Coming home from a vacation always leaves me feeling dazed. “Was I really there?” “Did that really happen?” And when I’m always imagining a map, thinking of where my feet are standing at that exact moment and realizing how far I’ve come.
To go from Mid-Western Canada to Eastern Canada is like going to a completely different country. The air is chilled and humid, bearing a thick fog that tumbles across rocky terrain and rough barren trees. The down-town core is littered with bustling pubs and run-down lunch joints. The brightly coloured jelly-bean row can be found down street after street, cheerful gummy bear colours dancing among the fallen foggy skies. From the brave open windows drift the smells of fish and chips and beer, folk music with lilting violin, and loud laughter and banter among the afternoon drinkers.

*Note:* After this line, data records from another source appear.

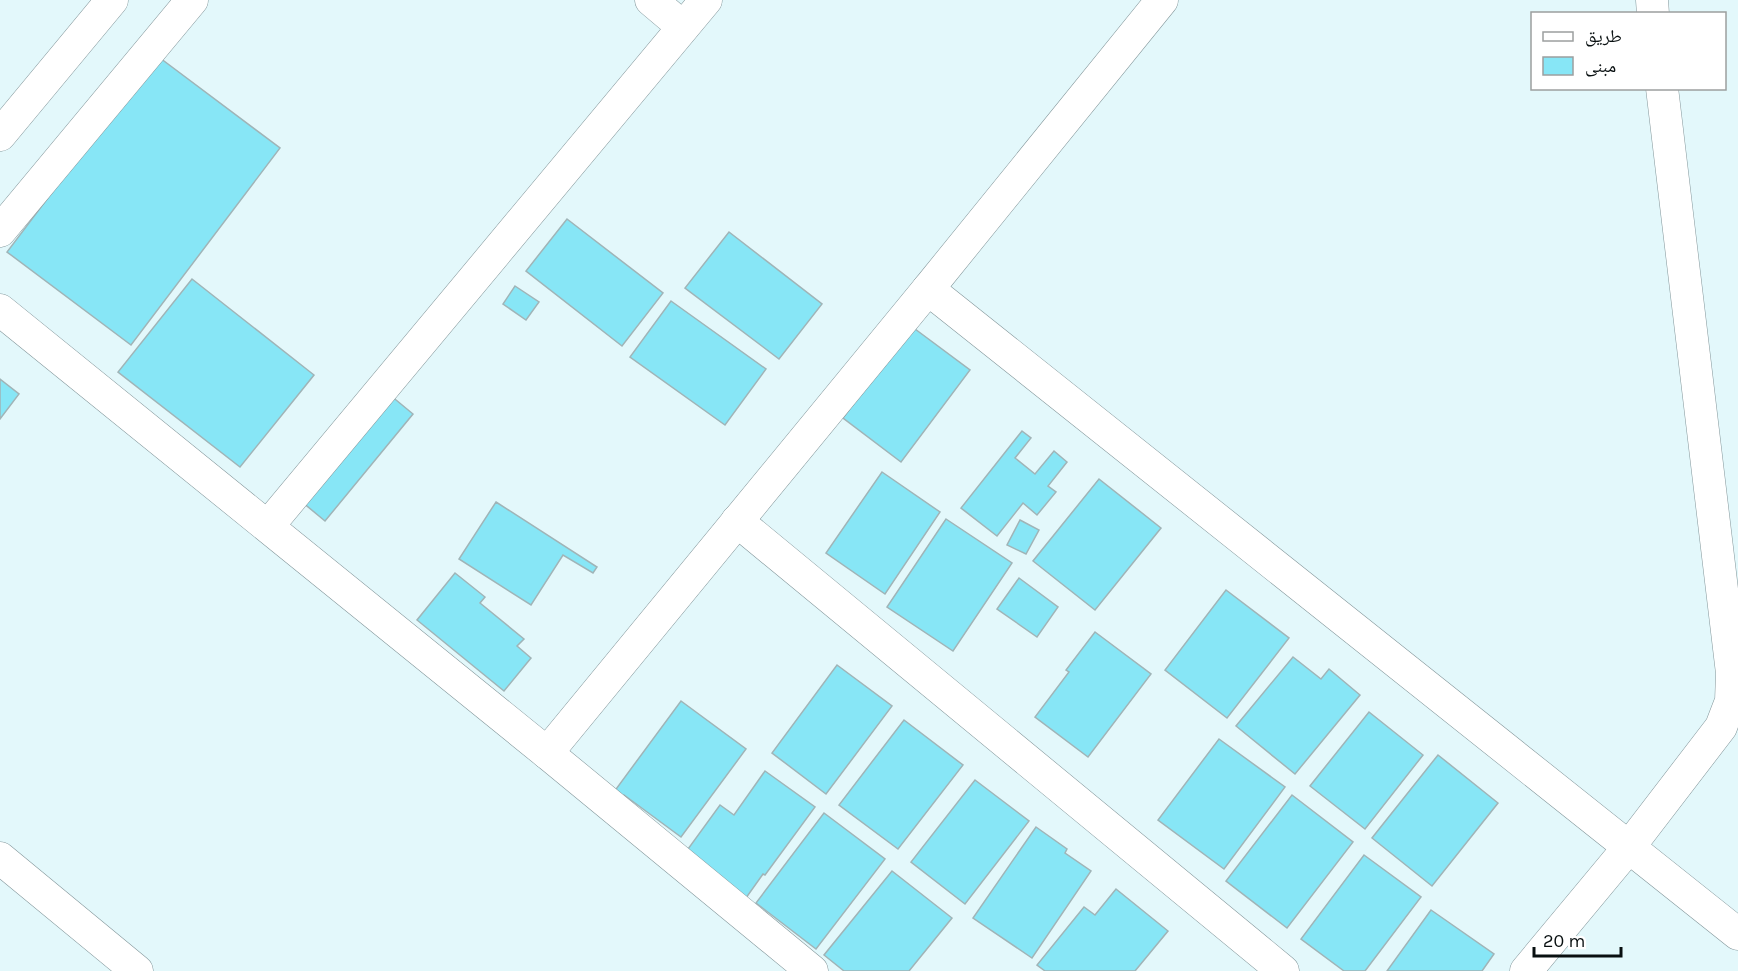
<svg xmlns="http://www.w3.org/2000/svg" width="1738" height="971" viewBox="0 0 1738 971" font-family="Karla,'Noto Naskh Arabic',sans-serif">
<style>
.building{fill:#87e6f6;stroke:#a0b4b7;stroke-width:1.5}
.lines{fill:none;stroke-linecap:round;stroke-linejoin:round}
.minor-casing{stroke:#83969a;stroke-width:33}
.minor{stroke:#fff;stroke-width:32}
</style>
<rect width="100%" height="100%" fill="#e3f8fb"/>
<g class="building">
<polygon points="156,55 280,148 131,345 7,252"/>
<polygon points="567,219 663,293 622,346 526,271"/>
<polygon points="729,232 822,304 779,359 685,288"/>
<polygon points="192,279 314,375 240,467 118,372"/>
<polygon points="515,286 539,302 526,320 503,304"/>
<polygon points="671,301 766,369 725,425 630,357"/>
<polygon points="911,326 970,370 901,462 843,418"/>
<polygon points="0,379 19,394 0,419"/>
<polygon points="384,390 413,414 325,521 296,497"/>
<polygon points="1022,431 1031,438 1015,458 1035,474 1054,451 1067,462 1048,486 1056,492 1037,515 1023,503 997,536 961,508"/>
<polygon points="882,472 940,512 885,594 826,553"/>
<polygon points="1099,479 1161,528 1095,610 1033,561"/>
<polygon points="496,502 597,567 593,573 563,555 531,605 459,559"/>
<polygon points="946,519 1012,563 953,651 887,607"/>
<polygon points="1020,520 1039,530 1026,554 1007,545"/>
<polygon points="455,573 485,597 480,603 524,639 517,646 531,658 504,691 417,620"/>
<polygon points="1019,578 1058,607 1037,637 997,609"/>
<polygon points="1226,590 1289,638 1227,718 1165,670"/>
<polygon points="1095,632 1151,674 1088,757 1035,717 1069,672 1066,670"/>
<polygon points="1293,657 1321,679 1329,669 1360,695 1295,774 1236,726"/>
<polygon points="837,665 892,706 826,794 772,753"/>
<polygon points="681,701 746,749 681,837 624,795 616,806 608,800"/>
<polygon points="1369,712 1423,755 1365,829 1310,786"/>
<polygon points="904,720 963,765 898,849 839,805"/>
<polygon points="1219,739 1285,787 1224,869 1158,820"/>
<polygon points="1438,755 1498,803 1432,886 1372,838"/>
<polygon points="765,771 815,807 765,875 763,874 741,905 680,860 720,805 734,815"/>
<polygon points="975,780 1029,821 965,904 911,862"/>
<polygon points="1292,795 1353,842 1287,928 1226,881"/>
<polygon points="824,813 885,859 816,949 756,903"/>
<polygon points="1036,827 1067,849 1065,853 1091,871 1032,958 973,918"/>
<polygon points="1364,855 1421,897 1365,971 1344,971 1301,939"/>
<polygon points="892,871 952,918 909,971 844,971 824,955"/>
<polygon points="1116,889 1168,931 1135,971 1045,971 1037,965 1084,907 1095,915"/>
<polygon points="1431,910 1494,954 1482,971 1387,971"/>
</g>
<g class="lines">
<defs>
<g id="minor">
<polyline points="651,0 683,27"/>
<polyline points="1652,0 1653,14"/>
<polyline points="0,135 112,0"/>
<polyline points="0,231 192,0"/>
<polyline points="928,289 1162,0"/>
<polyline points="0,310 547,753 928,289 1738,934"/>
<polyline points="737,521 1283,971"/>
<polyline points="268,526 706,0"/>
<polyline points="547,753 812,971"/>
<polyline points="0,858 137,971"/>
<polyline points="1526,971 1629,847 1721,727 1731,701 1732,673 1662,88"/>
</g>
</defs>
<use href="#minor" class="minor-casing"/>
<use href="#minor" class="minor"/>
</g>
<rect x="1531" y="12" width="195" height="78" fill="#ffffff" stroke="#9c9f9f" stroke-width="1.5"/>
<rect x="1543" y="32" width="30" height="9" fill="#ffffff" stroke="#9c9f9f" stroke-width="1.5"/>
<text x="1585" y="42" font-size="18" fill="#080f10">طريق</text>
<rect x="1543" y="57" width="30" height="18" fill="#87e6f6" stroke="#9c9f9f" stroke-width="1.5"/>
<text x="1585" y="72" font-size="18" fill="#080f10">مبنى</text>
<path d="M1534 947v9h87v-9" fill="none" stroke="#080f10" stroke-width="3"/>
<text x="1543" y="947" font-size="18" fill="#080f10" stroke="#ffffff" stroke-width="4.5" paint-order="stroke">20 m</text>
</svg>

If you stop in St. John’s, you need to stop at Big R’s fish and chips on Harvey Road. For ten years as I lived 6,000km West, this was one of my favourite memories. A two-story restaurant with sticky floors and hot pink table tops – greasy doesn’t cut it, but ohh.. the fish. This stuff melts in your mouth. Crisp light batter holds the white cod in the square fillets that fall apart if you let your hand slip ever so slightly. If you were up early enough, you used to be able to watch the fishermen bring in the fresh catch that would feed those same fisherman at lunch. I don’t speak more highly of fish and chips than this, ladies and gentlemen. This is an absolute must. It’s also recommended to douse your french fries in vinegar – the Irish tradition Newfoundland cherishes. I usually pass it up, but as you can see below, it’s very serious business.

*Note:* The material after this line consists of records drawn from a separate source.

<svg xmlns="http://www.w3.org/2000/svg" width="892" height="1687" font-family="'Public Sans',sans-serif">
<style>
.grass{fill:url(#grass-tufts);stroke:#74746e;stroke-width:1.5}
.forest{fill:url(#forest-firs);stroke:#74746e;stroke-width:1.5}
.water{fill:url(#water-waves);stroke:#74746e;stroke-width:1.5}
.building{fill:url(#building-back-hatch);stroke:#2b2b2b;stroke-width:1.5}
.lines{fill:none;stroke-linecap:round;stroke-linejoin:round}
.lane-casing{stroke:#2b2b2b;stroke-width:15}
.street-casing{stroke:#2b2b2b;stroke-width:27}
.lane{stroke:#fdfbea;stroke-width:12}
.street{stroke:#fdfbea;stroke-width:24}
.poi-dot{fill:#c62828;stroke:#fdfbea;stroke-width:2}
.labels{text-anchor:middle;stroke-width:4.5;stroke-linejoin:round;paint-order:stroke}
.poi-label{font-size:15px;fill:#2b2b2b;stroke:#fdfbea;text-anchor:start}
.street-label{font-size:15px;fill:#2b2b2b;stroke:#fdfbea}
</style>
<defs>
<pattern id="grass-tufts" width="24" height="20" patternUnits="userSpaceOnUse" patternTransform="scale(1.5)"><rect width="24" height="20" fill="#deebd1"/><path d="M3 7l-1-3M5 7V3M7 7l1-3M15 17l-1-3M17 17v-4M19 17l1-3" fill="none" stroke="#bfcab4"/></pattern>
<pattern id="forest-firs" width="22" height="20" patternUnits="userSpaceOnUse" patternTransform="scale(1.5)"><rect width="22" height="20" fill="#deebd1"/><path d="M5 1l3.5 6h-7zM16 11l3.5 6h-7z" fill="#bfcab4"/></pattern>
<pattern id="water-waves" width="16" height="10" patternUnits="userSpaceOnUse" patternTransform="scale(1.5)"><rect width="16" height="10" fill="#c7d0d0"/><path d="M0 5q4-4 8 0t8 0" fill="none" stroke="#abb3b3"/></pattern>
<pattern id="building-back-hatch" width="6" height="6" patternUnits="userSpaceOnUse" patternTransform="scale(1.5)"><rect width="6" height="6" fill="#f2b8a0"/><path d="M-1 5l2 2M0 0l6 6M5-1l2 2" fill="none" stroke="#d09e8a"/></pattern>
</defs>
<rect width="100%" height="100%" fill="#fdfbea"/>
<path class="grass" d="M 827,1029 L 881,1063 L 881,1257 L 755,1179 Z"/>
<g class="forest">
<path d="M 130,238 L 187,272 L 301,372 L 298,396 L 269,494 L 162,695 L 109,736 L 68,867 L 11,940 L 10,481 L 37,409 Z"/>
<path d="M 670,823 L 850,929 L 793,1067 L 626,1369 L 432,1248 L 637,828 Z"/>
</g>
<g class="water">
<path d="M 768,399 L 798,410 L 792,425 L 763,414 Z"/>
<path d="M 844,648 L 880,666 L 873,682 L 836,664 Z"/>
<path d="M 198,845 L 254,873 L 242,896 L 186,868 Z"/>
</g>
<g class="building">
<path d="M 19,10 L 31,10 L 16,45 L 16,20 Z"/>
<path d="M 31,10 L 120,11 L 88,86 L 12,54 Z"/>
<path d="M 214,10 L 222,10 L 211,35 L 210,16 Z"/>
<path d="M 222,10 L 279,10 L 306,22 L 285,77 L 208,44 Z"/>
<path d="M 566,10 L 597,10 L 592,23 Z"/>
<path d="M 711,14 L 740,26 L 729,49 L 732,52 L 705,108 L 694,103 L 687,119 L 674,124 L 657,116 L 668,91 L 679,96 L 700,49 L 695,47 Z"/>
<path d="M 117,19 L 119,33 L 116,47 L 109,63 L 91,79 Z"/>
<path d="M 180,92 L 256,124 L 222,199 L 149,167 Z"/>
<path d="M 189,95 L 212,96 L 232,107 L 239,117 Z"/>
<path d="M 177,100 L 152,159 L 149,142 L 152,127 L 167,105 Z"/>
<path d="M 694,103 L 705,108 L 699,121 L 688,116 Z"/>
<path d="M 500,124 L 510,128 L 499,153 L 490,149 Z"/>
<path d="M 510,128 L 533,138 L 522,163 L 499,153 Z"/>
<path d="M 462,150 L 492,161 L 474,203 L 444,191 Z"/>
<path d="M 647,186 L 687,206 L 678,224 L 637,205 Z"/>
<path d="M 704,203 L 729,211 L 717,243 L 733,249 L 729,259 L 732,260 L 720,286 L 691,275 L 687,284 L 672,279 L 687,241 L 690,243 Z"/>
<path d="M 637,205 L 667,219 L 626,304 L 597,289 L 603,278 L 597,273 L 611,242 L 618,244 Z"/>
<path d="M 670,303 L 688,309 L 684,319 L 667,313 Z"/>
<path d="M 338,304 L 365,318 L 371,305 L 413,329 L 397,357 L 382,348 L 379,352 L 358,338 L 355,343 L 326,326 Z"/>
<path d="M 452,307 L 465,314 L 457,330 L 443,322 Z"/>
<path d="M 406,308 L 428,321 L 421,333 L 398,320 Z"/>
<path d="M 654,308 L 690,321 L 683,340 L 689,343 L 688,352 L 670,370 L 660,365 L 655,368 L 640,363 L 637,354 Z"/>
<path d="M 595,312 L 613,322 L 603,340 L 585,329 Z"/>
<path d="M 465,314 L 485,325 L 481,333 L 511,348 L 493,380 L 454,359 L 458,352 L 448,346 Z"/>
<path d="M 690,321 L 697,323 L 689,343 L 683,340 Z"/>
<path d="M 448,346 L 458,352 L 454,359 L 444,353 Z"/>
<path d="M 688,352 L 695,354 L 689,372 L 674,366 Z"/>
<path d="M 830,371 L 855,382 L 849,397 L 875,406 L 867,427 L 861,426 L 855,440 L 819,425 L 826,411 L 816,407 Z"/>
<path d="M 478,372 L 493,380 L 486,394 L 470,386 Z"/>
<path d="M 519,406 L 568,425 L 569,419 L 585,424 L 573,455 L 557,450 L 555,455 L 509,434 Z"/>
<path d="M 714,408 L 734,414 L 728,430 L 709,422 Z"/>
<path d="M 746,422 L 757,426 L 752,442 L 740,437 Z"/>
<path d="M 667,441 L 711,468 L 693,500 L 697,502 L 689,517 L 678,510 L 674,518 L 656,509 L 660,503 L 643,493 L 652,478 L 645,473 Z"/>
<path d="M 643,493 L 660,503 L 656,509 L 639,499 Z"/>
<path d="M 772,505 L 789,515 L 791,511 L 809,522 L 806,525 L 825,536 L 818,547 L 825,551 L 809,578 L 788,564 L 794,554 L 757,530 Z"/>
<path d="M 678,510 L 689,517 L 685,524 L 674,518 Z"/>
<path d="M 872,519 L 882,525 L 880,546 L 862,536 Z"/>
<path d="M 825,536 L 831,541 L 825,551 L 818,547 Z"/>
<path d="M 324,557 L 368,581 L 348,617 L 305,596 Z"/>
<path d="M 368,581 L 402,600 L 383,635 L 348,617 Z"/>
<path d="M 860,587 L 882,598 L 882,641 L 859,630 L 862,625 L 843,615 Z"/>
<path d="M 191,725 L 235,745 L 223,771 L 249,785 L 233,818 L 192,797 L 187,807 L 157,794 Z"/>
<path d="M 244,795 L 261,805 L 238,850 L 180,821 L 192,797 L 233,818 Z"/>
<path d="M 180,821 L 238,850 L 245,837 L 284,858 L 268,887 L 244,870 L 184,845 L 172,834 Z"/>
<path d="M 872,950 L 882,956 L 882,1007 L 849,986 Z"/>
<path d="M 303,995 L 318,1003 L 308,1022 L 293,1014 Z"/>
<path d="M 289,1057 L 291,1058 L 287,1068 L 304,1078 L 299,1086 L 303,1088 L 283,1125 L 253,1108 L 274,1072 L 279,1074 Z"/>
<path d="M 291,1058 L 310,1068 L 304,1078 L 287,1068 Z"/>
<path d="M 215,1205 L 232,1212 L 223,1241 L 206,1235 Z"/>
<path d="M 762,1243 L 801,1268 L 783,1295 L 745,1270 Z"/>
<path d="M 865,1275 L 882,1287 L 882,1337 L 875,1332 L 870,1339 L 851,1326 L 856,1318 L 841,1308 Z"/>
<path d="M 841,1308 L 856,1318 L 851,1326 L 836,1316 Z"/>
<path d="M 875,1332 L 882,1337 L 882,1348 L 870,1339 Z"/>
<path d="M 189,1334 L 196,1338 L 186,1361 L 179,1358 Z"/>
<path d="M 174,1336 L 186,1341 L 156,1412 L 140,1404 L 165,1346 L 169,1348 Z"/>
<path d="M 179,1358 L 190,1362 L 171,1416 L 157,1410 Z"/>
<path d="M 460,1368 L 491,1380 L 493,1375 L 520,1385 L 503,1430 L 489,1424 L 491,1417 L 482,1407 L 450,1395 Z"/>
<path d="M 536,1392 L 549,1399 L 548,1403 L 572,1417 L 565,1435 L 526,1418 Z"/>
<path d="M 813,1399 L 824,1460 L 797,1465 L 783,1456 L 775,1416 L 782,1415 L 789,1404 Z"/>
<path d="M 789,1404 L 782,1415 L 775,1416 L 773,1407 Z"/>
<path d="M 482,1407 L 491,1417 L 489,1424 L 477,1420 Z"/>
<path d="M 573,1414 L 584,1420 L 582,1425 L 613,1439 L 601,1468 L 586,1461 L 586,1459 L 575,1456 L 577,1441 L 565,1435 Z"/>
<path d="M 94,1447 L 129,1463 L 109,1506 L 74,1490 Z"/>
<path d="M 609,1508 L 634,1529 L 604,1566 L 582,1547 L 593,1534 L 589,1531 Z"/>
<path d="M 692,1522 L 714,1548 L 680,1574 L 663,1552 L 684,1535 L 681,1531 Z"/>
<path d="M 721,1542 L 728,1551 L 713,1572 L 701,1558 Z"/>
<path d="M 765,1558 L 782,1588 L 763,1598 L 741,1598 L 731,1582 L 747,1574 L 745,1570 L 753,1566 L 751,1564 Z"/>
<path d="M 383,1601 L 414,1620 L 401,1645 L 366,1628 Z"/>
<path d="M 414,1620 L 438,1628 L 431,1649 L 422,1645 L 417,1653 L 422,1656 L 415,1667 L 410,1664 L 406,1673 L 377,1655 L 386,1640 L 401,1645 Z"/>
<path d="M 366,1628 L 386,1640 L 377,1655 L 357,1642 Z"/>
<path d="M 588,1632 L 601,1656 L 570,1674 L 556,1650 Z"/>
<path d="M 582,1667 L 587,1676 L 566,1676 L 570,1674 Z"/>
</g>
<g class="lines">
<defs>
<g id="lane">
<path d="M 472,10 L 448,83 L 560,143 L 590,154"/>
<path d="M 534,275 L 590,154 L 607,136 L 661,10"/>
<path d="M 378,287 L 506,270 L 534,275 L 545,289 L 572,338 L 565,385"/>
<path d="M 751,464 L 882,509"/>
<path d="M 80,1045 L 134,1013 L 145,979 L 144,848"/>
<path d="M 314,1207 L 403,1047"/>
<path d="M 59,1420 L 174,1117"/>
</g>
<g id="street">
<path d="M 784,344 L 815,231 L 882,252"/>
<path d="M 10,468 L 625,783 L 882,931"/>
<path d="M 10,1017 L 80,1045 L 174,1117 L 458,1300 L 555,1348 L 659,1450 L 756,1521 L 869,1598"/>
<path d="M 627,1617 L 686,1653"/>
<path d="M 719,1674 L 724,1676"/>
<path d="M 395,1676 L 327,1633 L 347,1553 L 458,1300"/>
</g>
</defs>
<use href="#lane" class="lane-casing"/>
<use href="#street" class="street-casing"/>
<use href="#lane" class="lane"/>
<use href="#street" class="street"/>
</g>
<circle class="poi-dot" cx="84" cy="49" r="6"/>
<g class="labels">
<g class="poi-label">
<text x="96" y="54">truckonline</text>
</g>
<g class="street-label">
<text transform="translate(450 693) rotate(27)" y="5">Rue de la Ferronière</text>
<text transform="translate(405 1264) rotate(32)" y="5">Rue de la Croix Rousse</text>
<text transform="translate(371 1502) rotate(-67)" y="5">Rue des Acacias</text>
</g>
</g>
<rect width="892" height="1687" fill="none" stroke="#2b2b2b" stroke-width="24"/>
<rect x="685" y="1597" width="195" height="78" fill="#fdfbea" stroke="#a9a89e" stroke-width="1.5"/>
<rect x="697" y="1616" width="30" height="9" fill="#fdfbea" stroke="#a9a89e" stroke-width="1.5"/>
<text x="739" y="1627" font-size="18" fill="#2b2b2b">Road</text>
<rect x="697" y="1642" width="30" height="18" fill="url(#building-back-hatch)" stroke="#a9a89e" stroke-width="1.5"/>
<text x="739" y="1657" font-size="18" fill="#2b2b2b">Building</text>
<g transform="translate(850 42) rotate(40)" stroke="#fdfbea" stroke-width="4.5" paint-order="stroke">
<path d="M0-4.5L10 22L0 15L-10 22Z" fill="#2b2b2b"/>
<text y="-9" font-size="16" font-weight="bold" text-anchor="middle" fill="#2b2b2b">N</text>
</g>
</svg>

When you leave the big city, the little towns nestled in coves and under rocks are full of more colourful jelly bean square houses, rocky coastline, and rough skinned sailors with friendly smiles. Fishing nets and chipped buoys line the wooden docks and salt kisses trail across chapped lips as the old van lumbers into Trout River. An old battered wooden path trails along the rocky beach. Fishing huts with lobster traps piled up to the roofs and lacy curtains hanging in open windows, overlooking laundry swaying gently in the wind. With the closed windows of the van the air lightly brushed dry skin. With them opened, the harsh Arctic breeze flitted through and licked my cheeks a bone chilling wet. As bones start to ache from the cold, stiff fingers hastily grasp to roll the windows up and enclose the heat back in.
As we turn the van away from the ocean, the houses darken and the grass grows. The mountains grow over roof tops that begin to dwindle to bushes and frozen puddles. As we reach the top of a hill the ocean fades from view. Through the fog you can see that the tops of the mountains aren’t shroud in cloud, but have grow flat like they’re squashed against a pane of glass. To the right the mountains pass with the highway weaving between them and their shorter, lusher hills. It is the dividing plane between two worlds – brown and green hills and snow capped yellow rocks cascading up to the Tabletop mountains.
All the little towns are the same. Sometimes the houses are newer, sometimes they’ve been freshly painted. But the salty fresh air and the smiling faces are the same. It’s a very special place, Newfoundland. I recommend visiting, and maybe stay there for a while. Have a pint and listen to one of the characters at the bar.